Quitting smoking is easier with the support of others. Tell your family, friends, and co-workers that you plan to quit. Tell them how they can help you.

Some people like to have friends ask how things are going. Others find it nosy. Tell the people you care about exactly how they can help. Here are some ideas:

  • Ask everyone to understand your change in mood. Remind them that this won't last long. (The worst will be over within two weeks.) Tell them this: "The longer I go without cigarettes, the sooner I'll be my old self."
  • Does someone close to you smoke? Ask them to quit with you, or at least not to smoke around you.
  • Do you take any medicines? Tell your doctor and pharmacist you are quitting. Nicotine changes how some drugs work. You may need to change your prescriptions after you quit.
  • Get support from other people. You can try talking with others one-on-one in a group. You can also get support on the phone. You can even try an Internet Chat Room. This kind of support helps smokers quit. The more support you get, the better. But even a little can help.

Using Your Support Program

If you decided to use a support program, use it fully. Go to the sessions. Call your telephone quitline. Visit your Internet site. The more support you get, the more likely you will quit for good.

Are you using medicine to help you quit? If so, follow the directions. If you don't, you're more likely to go back to smoking. Also, don't rush to stop using the medicine. Stick with it for at least 12 weeks. Or follow your doctor's advice.

Keep Busy

  • Keep very busy today.
    • Go to a movie.
    • Exercise.
    • Take long walks.
    • Go bike riding.

  • Spend as much free time as you can where smoking isn't allowed. Some good places are malls, libraries, museums, theaters, department stores, and places of worship.
  • Do you miss having a cigarette in your hand? Hold something else. Try a pencil, a paper clip, a marble, or a water bottle.
  • Do you miss having something in your mouth? Try toothpicks, cinnamon sticks, lollipops, hard candy, sugarfree gum, or carrot sticks.
  • Drink a lot of water and fruit juice. Avoid drinks like wine and beer. They can trigger you to smoke.

Stay Away from What Tempts You

  • Instead of smoking after meals, get up from the table. Brush your teeth or go for a walk.
  • If you always smoke while driving, try something new: Listen to a new radio station or your favorite music. Take a different route. Or take the train or bus for a while, if you can.
  • Stay away from things that you connect with smoking. Do it today and for the next few weeks. These may include:
    • Watching your favorite TV show
    • Sitting in your favorite chair
    • Having a drink before dinner

  • Do things and go places where smoking is not allowed. Keep this up until you're sure that you can stay smoke-free.
  • Remember, most people don't smoke. Try to be near non-smokers if you must be somewhere you'll be tempted to smoke, for example at a party or in a bar.

Smoking Triggers

Certain things trigger, or turn on, your need for a cigarette. They can be moods, feelings, places, or things you do.

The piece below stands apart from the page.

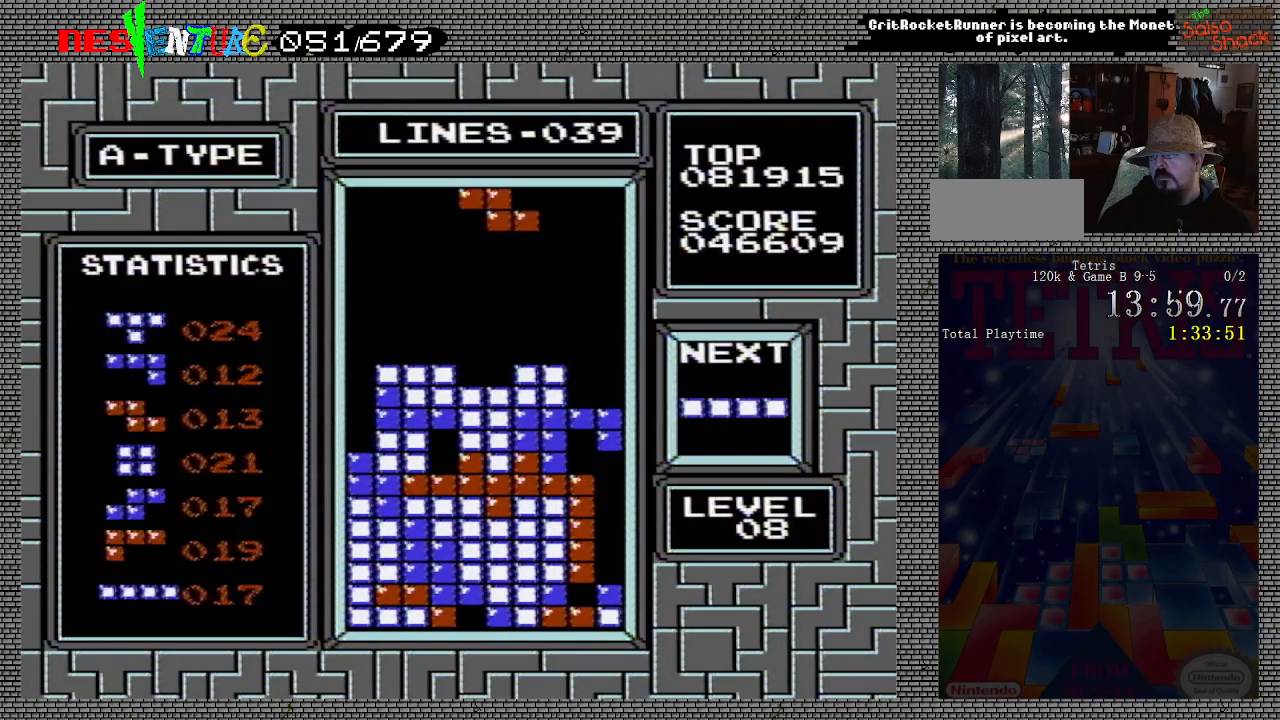
{"buttons": ["DPAD_DOWN"], "events": [[300, "DPAD_LEFT", "down"], [350, "DPAD_LEFT", "up"], [433, "DPAD_DOWN", "down"]]}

Meet these triggers head-on

Knowing your triggers is very important. It can help you stay away from things that tempt you to smoke. It can prepare you to fight the urge when you are tempted.

  • Stay away from places where smoking is allowed. Sit in the non-smoking section at restaurants.
  • Keep your hands busy. Hold a pencil or paper clip. Doodle or write a letter. Carry a water bottle.
  • Stay away from people who smoke. Spend time with non-smoking friends.
  • Put something else in your mouth. Chew sugarfree gum. Snack on a carrot or celery stick. Keep your mouth and hands busy with a toothpick, sugarfree lollipop, or straw.
  • Drink less or stay away from alcohol. Drinking alcohol often makes people want to smoke. Drink juice, soda, or ice water instead.
  • Remember: The urge to smoke will come and go. Cravings usually last only for a very brief period of time. Try to wait it out.

Managing Cravings

When you really crave a cigarette

Remember: The urge to smoke will come and go. Try to wait it out. Or look at the plan you made last week. You wrote down steps to take at a time like this. Try them! You can also try these tips:

  • Keep other things around instead of cigarettes. Try carrots, pickles, sunflower seeds, apples, celery, raisins, or sugarfree gum.
  • Wash your hands or the dishes when you want a cigarette very badly. Or take a shower.
  • Learn to relax quickly by taking deep breaths.
    • Take 10 slow, deep breaths and hold the last one.
    • Then breathe out slowly.
    • Relax all of your muscles.
    • Picture a soothing, pleasant scene.
    • Just get away from it all for a moment.
    • Think only about that peaceful image and nothing else.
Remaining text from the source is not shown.